By: Bart Baesens, Seppe vanden Broucke
This QA first appeared in Data Science Briefings, the DataMiningApps newsletter as a “Free Tweet Consulting Experience” — where we answer a data science or analytics question of 140 characters maximum. Also want to submit your question? Just Tweet us @DataMiningApps. Want to remain anonymous? Then send us a direct message and we’ll keep all your details private. Subscribe now for free if you want to be the first to receive our articles and stay up to data on data science news, or follow us @DataMiningApps.
You asked: In fraud detection, it is often stated that the target is noisy. What is meant by that?
Our answer:
In fraud detection, the target fraud indicator is usually hard to determine since one can never be fully sure that a certain transaction (e.g. credit card fraud), claim (e.g. insurance fraud), or company (e.g. tax evasion fraud) is fraudulent. Let’s take the example of insurance fraud. If an applicant files a claim, the insurance company will perform various checks to flag the claim as suspicious or non-suspicious. When the claim is considered as suspicious, the insurance firm will first decide whether it’s worthwhile the effort to pursue the investigation. Obviously, this will also depend upon the amount of the claim, such that small amount claims are most likely not further considered, even if they are fraudulent. When the claim is considered worthwhile to investigate, the firm might start a legal procedure resulting into a court judgment and/or legal settlement flagging the claim as fraudulent or not. It is clear that also this procedure is not 100% error-proof and thus non-fraudulent claims might end up being flagged as fraudulent or vice versa.

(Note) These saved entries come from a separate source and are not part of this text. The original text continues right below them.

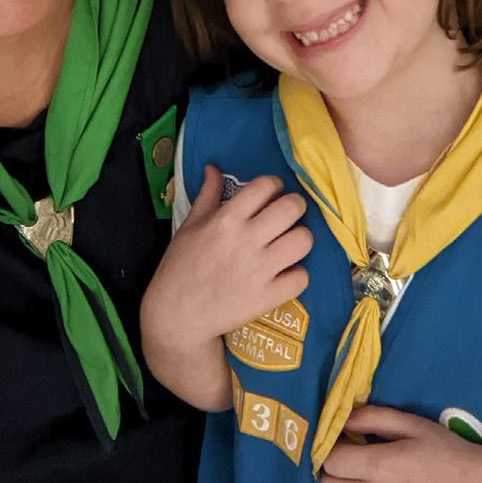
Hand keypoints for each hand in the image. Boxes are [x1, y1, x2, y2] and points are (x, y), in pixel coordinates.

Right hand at [143, 165, 311, 350]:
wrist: (177, 315)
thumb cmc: (180, 266)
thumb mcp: (190, 225)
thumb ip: (208, 195)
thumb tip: (213, 168)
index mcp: (227, 219)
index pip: (265, 186)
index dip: (274, 185)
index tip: (271, 193)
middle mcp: (247, 240)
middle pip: (293, 208)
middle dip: (295, 206)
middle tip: (287, 215)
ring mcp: (260, 270)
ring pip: (304, 240)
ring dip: (299, 239)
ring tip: (288, 244)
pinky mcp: (268, 297)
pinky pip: (302, 278)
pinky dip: (296, 274)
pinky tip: (285, 273)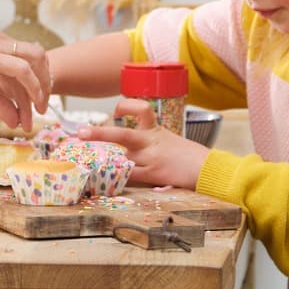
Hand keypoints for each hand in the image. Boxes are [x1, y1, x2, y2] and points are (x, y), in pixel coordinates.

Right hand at [0, 32, 49, 130]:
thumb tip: (15, 120)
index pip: (27, 59)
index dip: (36, 83)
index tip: (36, 106)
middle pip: (38, 58)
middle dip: (45, 84)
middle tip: (43, 110)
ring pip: (33, 64)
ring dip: (39, 92)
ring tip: (35, 117)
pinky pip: (21, 71)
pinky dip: (30, 90)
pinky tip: (28, 110)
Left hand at [81, 99, 209, 188]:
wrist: (208, 167)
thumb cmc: (190, 156)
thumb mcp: (170, 140)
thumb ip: (150, 142)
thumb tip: (128, 150)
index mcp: (156, 130)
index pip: (142, 110)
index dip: (127, 107)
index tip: (115, 110)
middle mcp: (151, 142)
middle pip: (122, 134)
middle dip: (99, 133)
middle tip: (80, 133)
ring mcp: (151, 158)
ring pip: (122, 160)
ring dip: (108, 164)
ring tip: (93, 167)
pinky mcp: (153, 174)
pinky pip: (130, 176)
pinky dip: (120, 179)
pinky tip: (111, 181)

Another example is tax evasion fraud. An often used fraud mechanism in this setting is a spider construction, as depicted in below
The key company in the middle represents the firm who is the key perpetrator of the fraud. It starts up a side company (Side Company 1) which makes revenue but deliberately does not pay its taxes and hence intentionally goes bankrupt. Upon bankruptcy, its resources (e.g. employees, machinery, equipment, buyers, suppliers, physical address, and other assets) are shifted towards a new side company (e.g. Side Company 2) which repeats the fraud behavior and thus again goes bankrupt. As such, a web of side companies evolves around the key company. It is clear that in this setting it becomes hard to distinguish a regular bankruptcy due to insolvency, from a fraudulent bankruptcy due to malicious intent. In other words, all fraudulent companies go bankrupt, but not all bankrupt companies are fraudulent. This is depicted in the figure below. While suspension is seen as a normal way of stopping a company’s activities (i.e., all debts redeemed), bankruptcy indicates that the company did not succeed to pay back all its creditors. Distinguishing between regular and fraudulent bankruptcies, is subtle and hard to establish. Hence, it can be expected that some regular bankruptcies are in fact undetected fraudulent bankruptcies.
Also the intensity of the fraud when measured as an amount might be hard to determine since one has to take into account direct costs, indirect costs, reputation damage and the time value of the money (e.g. by discounting).
To summarize, in supervised fraud detection the target labels are typically not noise-free hereby complicating the analytical modeling exercise. It is thus important for analytical techniques to be able to cope with this.